Are you the CEO of a new startup?
Do you sometimes feel out of place?
Do you feel you have taken the wrong step?
Every New CEO feels the same way.
And hence, we have got a few simple pieces of advice for you to hold on.
Find a couple trusted, experienced advisors/mentors. Most people in the startup community are pretty willing to give advice and assistance, and having people to talk to who have been through similar situations can be very helpful. That said, don’t be afraid to make your own path and listen to your gut.
Be really picky with your hiring, and hire the absolute best people you possibly can. People are the most important component of almost every business, and attracting the best talent possible is going to make a huge difference.
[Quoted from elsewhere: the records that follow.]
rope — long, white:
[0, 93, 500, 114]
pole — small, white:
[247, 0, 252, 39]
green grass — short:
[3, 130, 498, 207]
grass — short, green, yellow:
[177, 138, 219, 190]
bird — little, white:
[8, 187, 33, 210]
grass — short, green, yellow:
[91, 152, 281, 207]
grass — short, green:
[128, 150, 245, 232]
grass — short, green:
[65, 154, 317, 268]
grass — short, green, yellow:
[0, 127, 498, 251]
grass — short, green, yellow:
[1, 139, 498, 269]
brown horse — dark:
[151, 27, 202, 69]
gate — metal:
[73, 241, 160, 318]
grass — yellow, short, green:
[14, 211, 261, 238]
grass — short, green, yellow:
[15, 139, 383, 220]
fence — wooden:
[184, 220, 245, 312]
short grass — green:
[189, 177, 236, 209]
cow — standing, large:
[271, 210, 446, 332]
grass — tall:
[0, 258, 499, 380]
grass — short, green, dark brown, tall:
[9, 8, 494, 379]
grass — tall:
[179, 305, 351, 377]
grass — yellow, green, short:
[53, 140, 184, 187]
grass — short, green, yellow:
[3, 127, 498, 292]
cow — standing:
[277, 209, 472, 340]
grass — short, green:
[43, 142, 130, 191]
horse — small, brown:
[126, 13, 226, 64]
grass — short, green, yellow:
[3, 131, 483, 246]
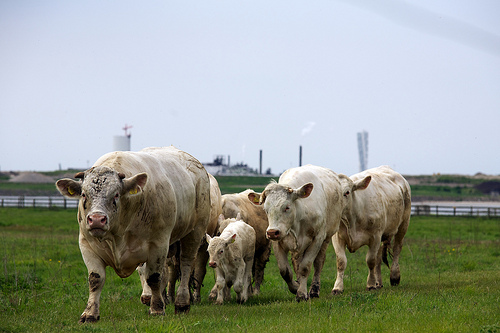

Quality and quantity of output is not linear. E.g. one rockstar programmer can produce much better code than two average or slightly below average programmers. Throwing more people at a problem doesn’t necessarily solve it faster, but it definitely costs more. So hire the best people. (And if you make a mistake, don’t be afraid to let them go.)
Start simply, prioritize, and maintain focus. Embrace the minimum viable product philosophy. As CEO you’re responsible for steering the vision of the company, including setting long-term goals for your eventual total world domination. But to get from A to Z you first have to get from A to B. As tempting as it might be, don’t try to do everything at once, because you’ll end up spreading yourself way too thin and not doing anything well.
Don’t give away equity too easily. When you’re just starting out and don’t have a lot of cash, it might seem like compensating people with equity is very cheap compared to having to pay them an actual salary, but in the long run, equity is one of the most expensive ways to pay people. Also, you want to have enough in reserve so that as you grow and want to attract top talent you can give them a meaningful equity incentive. And whatever you do, make sure there are vesting schedules, even for co-founders. You don’t want someone walking away with 40% of the company 6 months in.
When fundraising, ask people for advice, not money. If you ask for money, you’ll end up getting advice, whereas if you ask for advice it’s a chance to engage people and get them excited about your company and product (which, if you’re doing it right, should lead to people wanting to invest).
And the most powerful sentence you can keep in your pocket:
Don’t be self-conscious.
You are going to go through periods where you feel like you’ve made a big mistake. As your friends progress along more established paths, you’ll often feel like you’re falling behind. Get comfortable with it. It’s the life you’ve chosen. And when you do go through those times, just remind yourself that you won’t be the one, fifty years from now, telling your grandkids you wished you tried starting a company.